Pendant que je ressassais cette vérité, sachant que je vivais dans un monde où le réel menaçait toujours de s’effondrer sous le fardeau de l’illusion, le poinçon de fer s’enfonçait de plus en plus dans mon cerveau.
XII. Prosper. Un homme agenouillé.
«Vois-tu un déluge salvateur à l’horizon? me demanda Sandrine, comme si elle traduisait la pensée des autres.»
La sauvegarde de notre âme en péril fut un nouveau prétexte pour ouvrir une nouvelle bouteille. Nous ouvrîmes donc une nouvelle bouteille, et portâmes un toast à ce nouveau prétexte.
Je remarquai que, dans la confusion générale, notre bateau avait carrément changé de direction. Au lieu de maintenir le cap sur l’est, nous zigzaguions depuis vingt bonnes minutes vers le sud. J’attirai l’attention du Capitaine sur cette circonstance qui pouvait nous mener dans les eaux territoriales italiennes. L’amiral me félicita en public de ma vigilance, s’empressant d’élever Ampère, machiniste en chef, au grade de barreur principal et de lui ordonner de modifier sur-le-champ le chemin du bateau.

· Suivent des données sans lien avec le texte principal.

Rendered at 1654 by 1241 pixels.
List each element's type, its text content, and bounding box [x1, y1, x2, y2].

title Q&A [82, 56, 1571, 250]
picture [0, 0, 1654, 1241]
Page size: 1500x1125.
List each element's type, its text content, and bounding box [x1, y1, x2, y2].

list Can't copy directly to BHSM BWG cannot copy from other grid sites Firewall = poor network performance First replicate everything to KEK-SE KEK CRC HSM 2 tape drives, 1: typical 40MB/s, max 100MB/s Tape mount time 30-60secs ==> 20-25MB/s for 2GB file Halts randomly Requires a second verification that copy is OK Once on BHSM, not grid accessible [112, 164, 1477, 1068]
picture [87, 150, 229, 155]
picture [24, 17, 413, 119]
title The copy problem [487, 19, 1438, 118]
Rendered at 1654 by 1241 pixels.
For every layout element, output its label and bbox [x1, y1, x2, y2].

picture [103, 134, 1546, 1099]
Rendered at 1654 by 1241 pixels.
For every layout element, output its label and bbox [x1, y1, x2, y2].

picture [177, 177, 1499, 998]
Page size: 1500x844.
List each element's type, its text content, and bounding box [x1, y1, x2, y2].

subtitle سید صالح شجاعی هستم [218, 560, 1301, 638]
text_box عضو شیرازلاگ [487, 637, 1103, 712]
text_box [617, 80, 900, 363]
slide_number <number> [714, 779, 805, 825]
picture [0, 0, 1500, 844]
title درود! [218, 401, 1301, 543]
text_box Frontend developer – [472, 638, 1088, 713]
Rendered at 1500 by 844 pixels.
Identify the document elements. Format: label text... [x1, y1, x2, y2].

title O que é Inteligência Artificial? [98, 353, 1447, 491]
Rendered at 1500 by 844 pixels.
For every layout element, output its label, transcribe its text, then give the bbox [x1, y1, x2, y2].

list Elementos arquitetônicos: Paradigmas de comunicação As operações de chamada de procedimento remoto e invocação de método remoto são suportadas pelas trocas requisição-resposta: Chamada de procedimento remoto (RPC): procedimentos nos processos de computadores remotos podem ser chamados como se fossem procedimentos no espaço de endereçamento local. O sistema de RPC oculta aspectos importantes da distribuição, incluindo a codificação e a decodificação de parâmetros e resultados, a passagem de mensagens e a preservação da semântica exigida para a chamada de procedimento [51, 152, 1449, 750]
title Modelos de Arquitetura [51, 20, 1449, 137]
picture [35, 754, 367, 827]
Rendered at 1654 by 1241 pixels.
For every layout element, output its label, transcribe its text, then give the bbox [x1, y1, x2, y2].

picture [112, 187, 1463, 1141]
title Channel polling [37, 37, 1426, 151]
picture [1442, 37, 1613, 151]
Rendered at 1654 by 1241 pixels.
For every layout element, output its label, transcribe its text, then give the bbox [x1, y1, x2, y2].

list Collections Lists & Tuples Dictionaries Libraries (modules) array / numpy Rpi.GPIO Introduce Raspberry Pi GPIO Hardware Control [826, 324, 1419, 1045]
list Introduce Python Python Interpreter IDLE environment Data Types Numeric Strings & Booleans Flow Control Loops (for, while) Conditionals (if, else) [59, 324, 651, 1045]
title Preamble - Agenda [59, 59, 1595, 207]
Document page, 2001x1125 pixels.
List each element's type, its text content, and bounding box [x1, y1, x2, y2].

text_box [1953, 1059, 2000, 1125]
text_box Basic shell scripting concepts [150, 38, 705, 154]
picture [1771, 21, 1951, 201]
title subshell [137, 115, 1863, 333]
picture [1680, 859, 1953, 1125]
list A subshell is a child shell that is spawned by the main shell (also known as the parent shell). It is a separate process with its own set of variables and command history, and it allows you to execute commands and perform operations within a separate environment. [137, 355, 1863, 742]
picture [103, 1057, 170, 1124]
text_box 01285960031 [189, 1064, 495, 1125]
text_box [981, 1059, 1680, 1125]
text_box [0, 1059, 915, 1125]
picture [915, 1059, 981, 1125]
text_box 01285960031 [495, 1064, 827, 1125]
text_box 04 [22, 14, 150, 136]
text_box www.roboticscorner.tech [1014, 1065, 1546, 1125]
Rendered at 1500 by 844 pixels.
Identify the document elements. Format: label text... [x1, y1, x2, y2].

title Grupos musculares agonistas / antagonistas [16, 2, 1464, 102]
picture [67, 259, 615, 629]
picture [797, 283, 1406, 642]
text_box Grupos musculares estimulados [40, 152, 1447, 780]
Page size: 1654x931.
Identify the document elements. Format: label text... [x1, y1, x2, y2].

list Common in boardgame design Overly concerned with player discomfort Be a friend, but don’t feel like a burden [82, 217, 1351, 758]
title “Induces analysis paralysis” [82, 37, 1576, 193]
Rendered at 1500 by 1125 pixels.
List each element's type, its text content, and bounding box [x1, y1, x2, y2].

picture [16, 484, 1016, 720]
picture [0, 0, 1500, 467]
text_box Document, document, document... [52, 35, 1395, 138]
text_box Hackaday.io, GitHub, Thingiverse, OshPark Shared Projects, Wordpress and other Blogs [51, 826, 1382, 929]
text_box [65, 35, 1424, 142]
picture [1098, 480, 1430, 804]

Après avoir donné cette instruction, le Capitaine empoigna la bouteille à son tour. C’est à cet instant que les choses commencèrent à virer à l’aigre.
Ampère refusa d’exécuter son ordre et, par la même occasion, dédaigna cette promotion. Cela eut une très mauvaise influence sur les autres matelots du bateau ivre. L’ Arche de Noé tournait sur elle-même suivant son propre sillage, à la stupéfaction de quelques goélands pris de vertige au-dessus du mât. Il s’avéra soudain qu’aucun des marins n’était content de son grade et que le Capitaine avait été injuste à l’égard de tout le monde. Les officiers, Boris et le beau neveu de Napo, demandèrent de l’avancement, estimant avoir servi loyalement à la proue et à la poupe; Inès, en échange du grade de capitaine, exigeait la casquette de vice-amiralesse; José Soares se démettait du titre de gouverneur du stock de pastèques et demandait qu’on le fasse passer navigateur en chef; moi, je refusai catégoriquement d’abandonner ma charge; quant à Petit Loup, il nous surpassa tous, réclamant rien moins que le rôle de commandant du harem du bateau.
L’amiral en colère nous traita de maudits anarchistes et, après avoir bu trois fois de suite à la régalade, il renonça au commandement du bateau et s’éclipsa dans sa cabine pour chercher le repos entre les cuisses de Gertrude. C’est ainsi que nous nous retrouvâmes sans capitaine et sans timonier sur l’ Arche, qui continuait de tourner frénétiquement en rond et de troubler les oiseaux du littoral corse.
Au moment où tout semblait perdu, alors que, pris dans une spirale, nous nous approchions dangereusement d’un tas de récifs, le salut arriva de là où nous nous y attendions le moins, du haut du pont de commandement, où la majestueuse Alpha se démenait. Sa soif effrénée de pouvoir lui avait vraisemblablement signalé que les circonstances étaient plus que favorables pour une sorte de coup d’État.
«Tous à vos postes!» hurla-t-elle, nue jusqu’à la ceinture, levant les bras en V, comme celui de la victoire, au-dessus de sa tête, ce qui mit davantage en valeur la fermeté de sa poitrine et celle de son caractère.
Nous nous tûmes, heureux qu’il se trouvât enfin quelqu’un pour présider sans pitié à nos destinées. N’étions-nous pas, sur l’ Arche de Noé, des bêtes humaines de toutes espèces, ne souhaitant rien d’autre que choisir le roi des animaux et devenir ses esclaves fidèles.
«Prosper! m’interpella Alpha.
– Mon amiralesse! répondis-je avec un salut militaire.